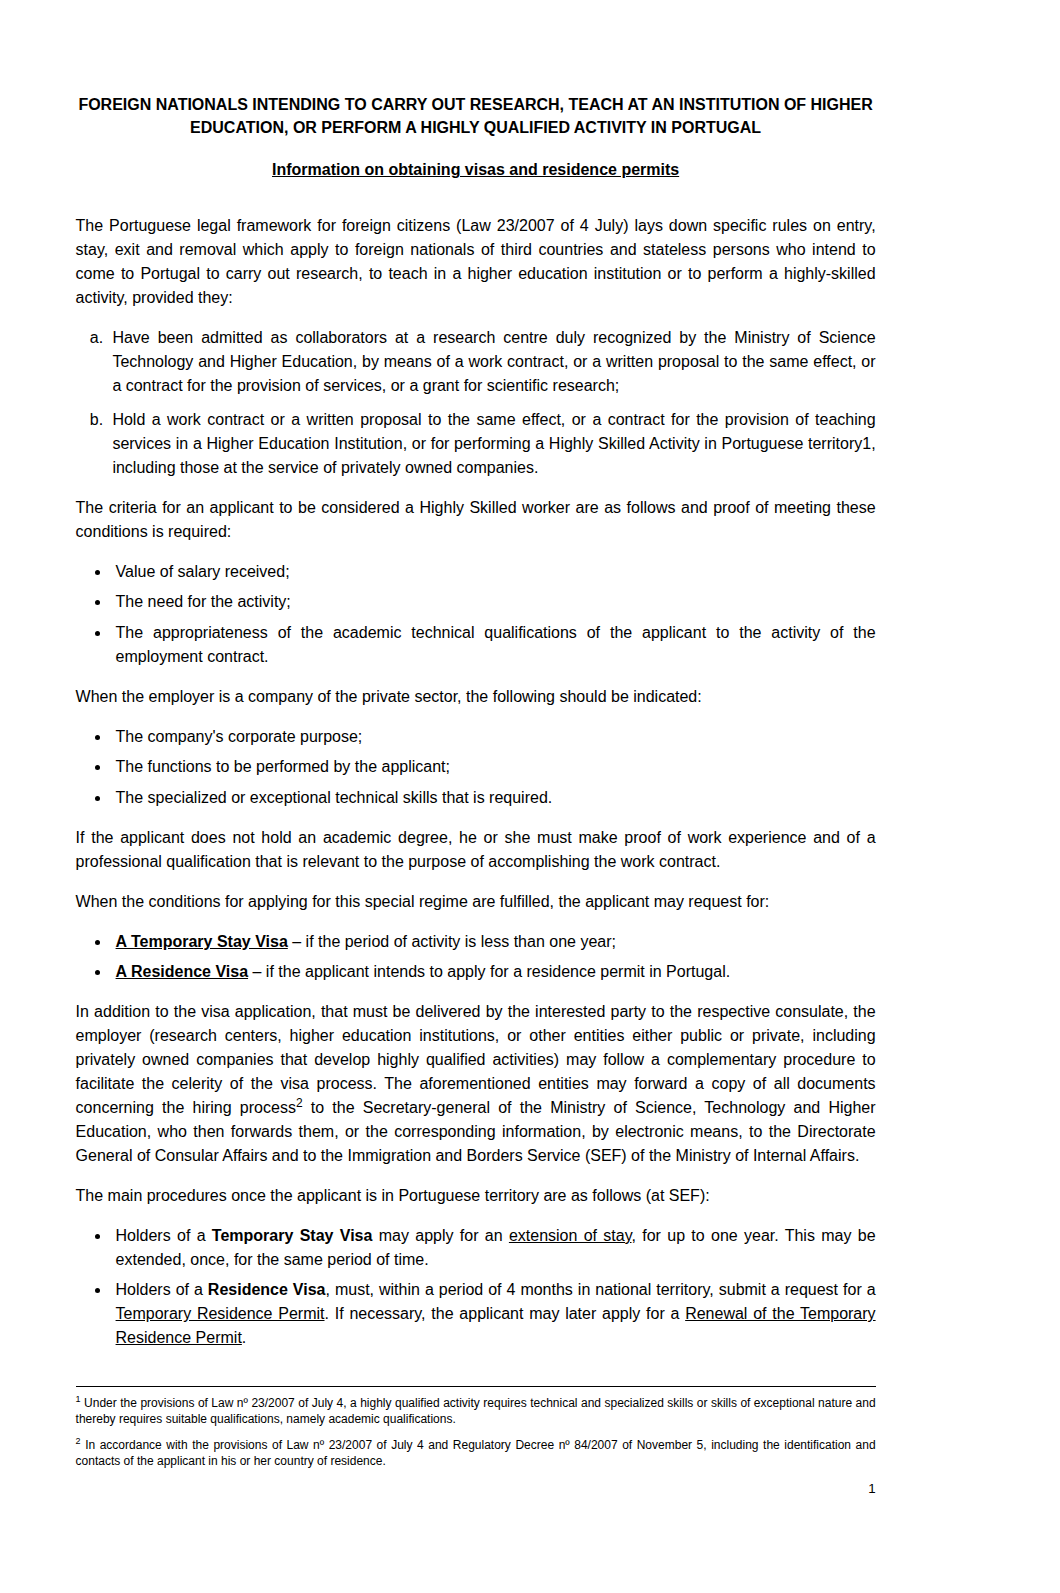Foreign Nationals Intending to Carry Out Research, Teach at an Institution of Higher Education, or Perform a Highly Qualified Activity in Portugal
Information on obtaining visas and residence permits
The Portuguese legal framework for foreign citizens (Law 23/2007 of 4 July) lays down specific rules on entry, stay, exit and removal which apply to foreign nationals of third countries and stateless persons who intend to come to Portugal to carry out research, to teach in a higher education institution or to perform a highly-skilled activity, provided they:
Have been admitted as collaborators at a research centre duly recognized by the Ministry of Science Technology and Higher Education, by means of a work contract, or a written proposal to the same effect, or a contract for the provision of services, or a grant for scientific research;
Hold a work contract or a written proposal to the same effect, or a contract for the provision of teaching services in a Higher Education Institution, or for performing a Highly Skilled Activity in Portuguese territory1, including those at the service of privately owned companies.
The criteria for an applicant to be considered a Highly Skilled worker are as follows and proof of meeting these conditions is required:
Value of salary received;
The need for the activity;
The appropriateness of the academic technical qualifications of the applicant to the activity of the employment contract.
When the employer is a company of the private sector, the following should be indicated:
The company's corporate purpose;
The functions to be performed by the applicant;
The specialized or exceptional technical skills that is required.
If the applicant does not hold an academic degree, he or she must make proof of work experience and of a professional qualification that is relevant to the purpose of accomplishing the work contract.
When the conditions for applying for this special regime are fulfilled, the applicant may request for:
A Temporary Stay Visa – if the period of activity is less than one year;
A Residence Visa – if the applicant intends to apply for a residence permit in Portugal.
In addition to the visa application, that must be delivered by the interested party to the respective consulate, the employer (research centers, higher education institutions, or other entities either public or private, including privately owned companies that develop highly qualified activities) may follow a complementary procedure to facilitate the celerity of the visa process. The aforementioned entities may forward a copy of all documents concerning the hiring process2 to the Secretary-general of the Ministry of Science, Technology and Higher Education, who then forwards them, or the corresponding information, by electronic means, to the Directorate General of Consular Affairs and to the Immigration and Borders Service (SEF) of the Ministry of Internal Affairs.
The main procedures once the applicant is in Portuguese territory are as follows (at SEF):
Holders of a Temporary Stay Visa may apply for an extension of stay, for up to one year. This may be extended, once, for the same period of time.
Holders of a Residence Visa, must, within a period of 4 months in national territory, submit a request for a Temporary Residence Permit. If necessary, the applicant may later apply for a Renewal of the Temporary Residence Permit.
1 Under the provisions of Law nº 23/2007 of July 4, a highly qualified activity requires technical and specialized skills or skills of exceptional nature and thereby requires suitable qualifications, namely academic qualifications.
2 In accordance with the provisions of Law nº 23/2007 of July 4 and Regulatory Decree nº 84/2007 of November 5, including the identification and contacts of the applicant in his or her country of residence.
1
....
- Task details
Copy each line containing the word "proof" from the data.

- Response to the exercise
The criteria for an applicant to be considered a Highly Skilled worker are as follows and proof of meeting these conditions is required:
If the applicant does not hold an academic degree, he or she must make proof of work experience and of a professional qualification that is relevant to the purpose of accomplishing the work contract.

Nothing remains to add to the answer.